### EXERCISE TASK A
In the woodshop dust collection post, which servo was mounted to open and close the blast gates?

### DOCUMENT EXTRACT
(begin)
Tuesday, November 27, 2018

Automated Woodshop Dust Collection

tl;dr: You can see a quick demo of the second version, here:



Long Story:
A few years ago I built a basic shopvac controller, quickly followed up by a less dangerous and better version, similar to the iVac and found it really useful.  I was too lazy to turn the shopvac on for quick cuts, but almost always regretted it after, so automating my laziness was really convenient.  Last year a buddy got a 240v dust collector and I suggested we automate it, similar to I Like to Make Stuff's DIY solution for shopvacs.  I'd never designed my own PCB, so I decided this would be a good chance to try it out.  So I started with a requirements list:
  1. Control a 13amp 240v dust collector
  2. Automatically open/close blast gates of 4 or 6" size
  3. Support 120 and 240v tools.
  4. Support detecting current in-line, or by attaching a sensor to an extension cord.
  5. Have an override switch so you can force the gate open and DC on for repeated cuts
  6. Know when the bin on the dust collector is full.  It has a window you can peer through.
  7. Wireless communication between the sensors.  Because we can.

For my first iteration I designed a basic shield for an arduino Nano, using Eagle's PCB software, and then had it printed using oshpark.com, but I wasn't sure how to control the dust collector.  In previous use cases I'd controlled the shopvac using a Songle 15 amp relay, but that wouldn't work for the 2x 13amp 120v hot leads in a 3 wire 240v system.  While reading through the dust collector manual I saw it was using a large contactor, which seemed to fit the bill, but I couldn't find any 5v contactors, so I ended up using a basic 5v relay to push 120v AC to drive the contactor.



Upon showing my shield to a different friend they laughed at me and told me to get an atmega, the brains of an arduino, and build my own board from scratch.  Over the course of 3 months I designed my first PCB, learned how to reflow solder, and assembled a dozen or so circuit boards across several different iterations (and 2-3 week lead times).  Here's the first "production" PCB.  I used screw terminals to connect wires, and found this to be a real pain during assembly.





















Next up was controlling the blast gates.  I'd seen similar ideas for mounting a servo to open and close a metal blast gate, so that's what I did, using a mg996r RC car servo.  Here's a demo of the gate opening/closing.  This is just a prototype of the servo and gate mounted to a sheet of scrap plywood.




You can see I have an outlet and switch in a double gang electrical box along with a 5v 2amp PSU, my circuit board, and a current transformer, which detects current running through the outlet.

Here's a full demo of the system on my kitchen counter.  This was was unplanned.  Pardon the obvious lack of a script :p

Here's what the inside of the master control box looks like. You'll find:
  1. My custom PCB
  2. 5v relay (similar, but not the exact same)
  3. 5v 2amp power supply (overkill for this controller)
  4. Double pole contactor, 40amp (overkill)
  5. 4 wire dryer cord, plugs in to the wall, and connects to the input side of the contactor.  
  6. 120v extension cord for powering the electronics, because the neutral is not connected in the 240v garage wiring.
(end)
### DATA FOR THIS TASK
(begin)
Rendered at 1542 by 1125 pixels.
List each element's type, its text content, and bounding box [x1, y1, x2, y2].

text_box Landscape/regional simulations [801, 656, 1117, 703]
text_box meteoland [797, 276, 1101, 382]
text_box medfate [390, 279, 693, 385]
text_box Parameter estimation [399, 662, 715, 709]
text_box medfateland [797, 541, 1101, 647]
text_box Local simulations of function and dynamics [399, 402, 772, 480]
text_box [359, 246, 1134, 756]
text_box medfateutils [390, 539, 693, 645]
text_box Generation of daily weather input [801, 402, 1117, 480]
(end)
(begin)
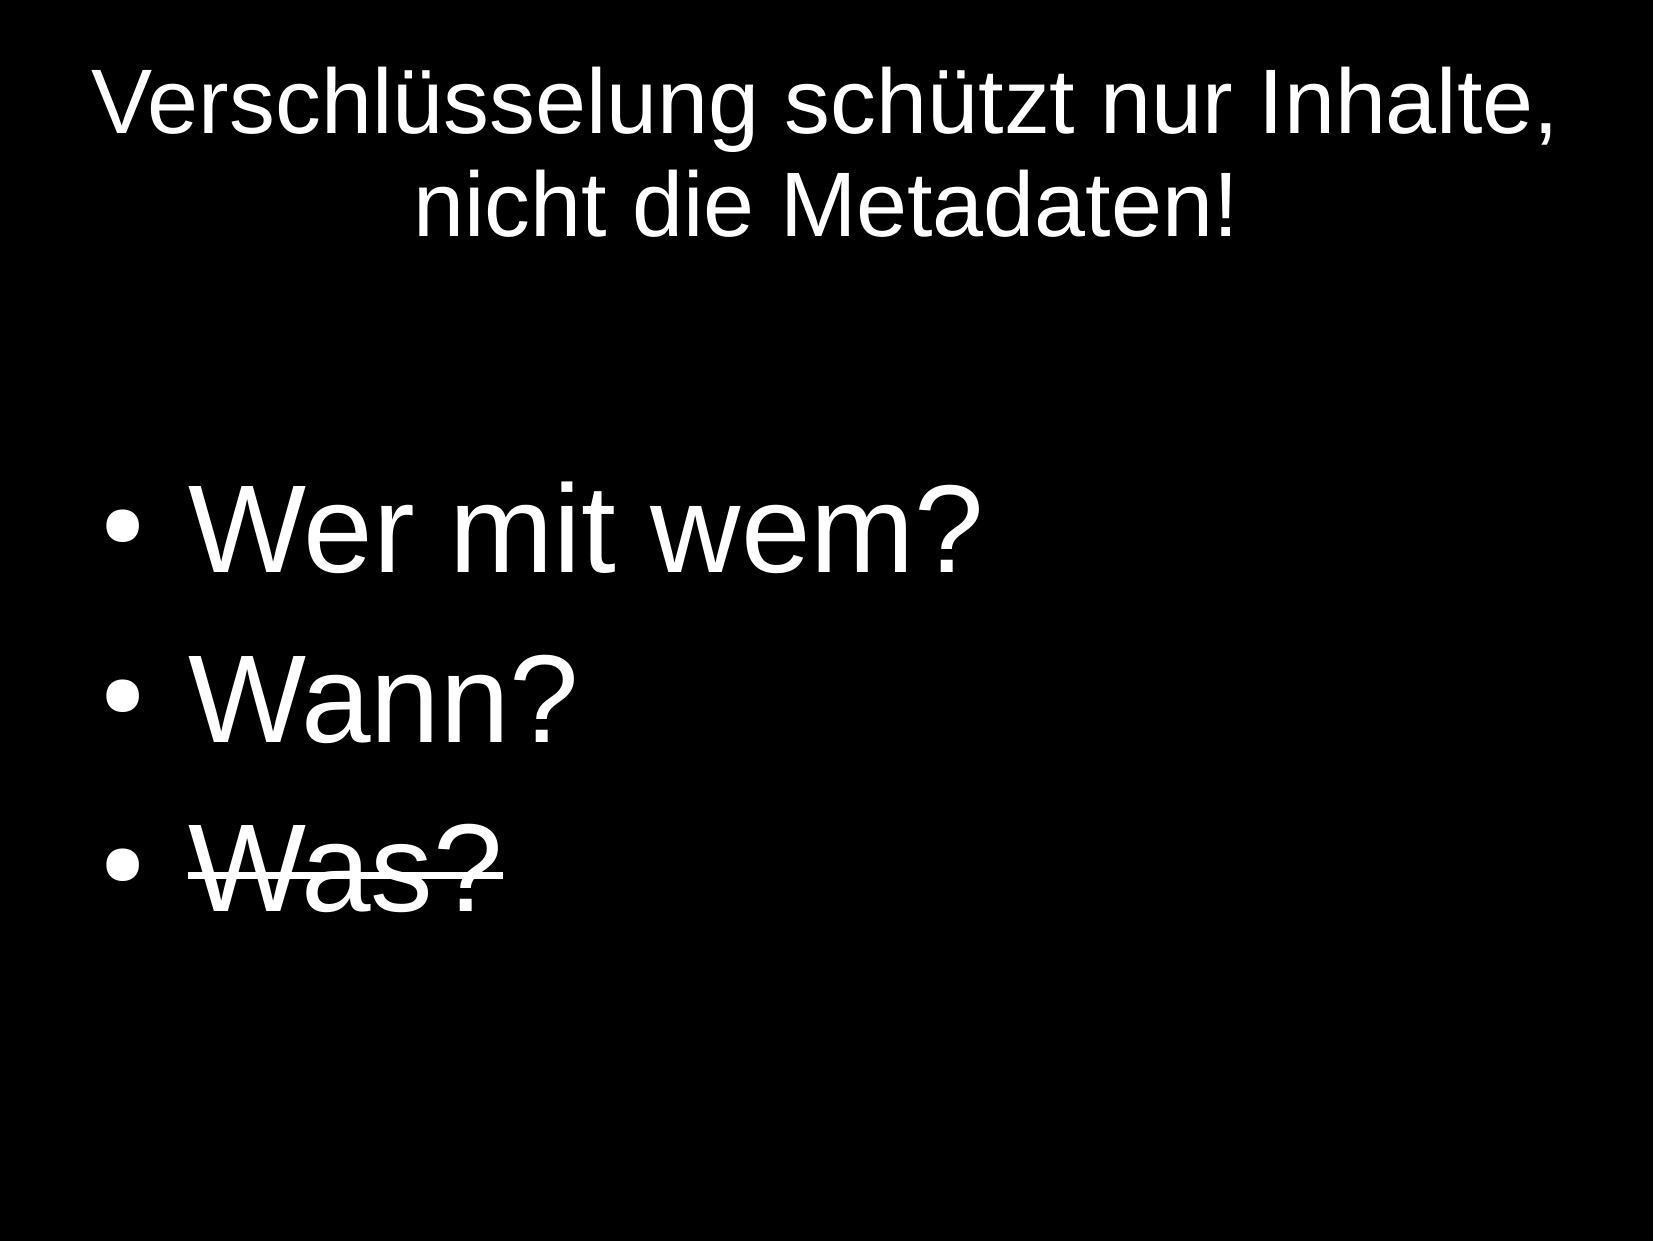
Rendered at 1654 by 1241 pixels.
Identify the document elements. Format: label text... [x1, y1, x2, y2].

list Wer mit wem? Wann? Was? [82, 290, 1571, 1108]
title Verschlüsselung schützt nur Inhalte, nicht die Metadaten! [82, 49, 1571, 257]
(end)
### EXERCISE TASK B
From the listing, copy out the lines from the one with "Rendered at 1654 by 1241 pixels." to the one with "title Verschlüsselung schützt", keeping both of those lines.

### PROBLEM SOLUTION A
An mg996r RC car servo.

### PROBLEM SOLUTION B
Rendered at 1654 by 1241 pixels.
Identify the document elements. Format: label text... [x1, y1, x2, y2].

list Wer mit wem? Wann? Was? [82, 290, 1571, 1108]
title Verschlüsselung schützt nur Inhalte, nicht die Metadaten! [82, 49, 1571, 257]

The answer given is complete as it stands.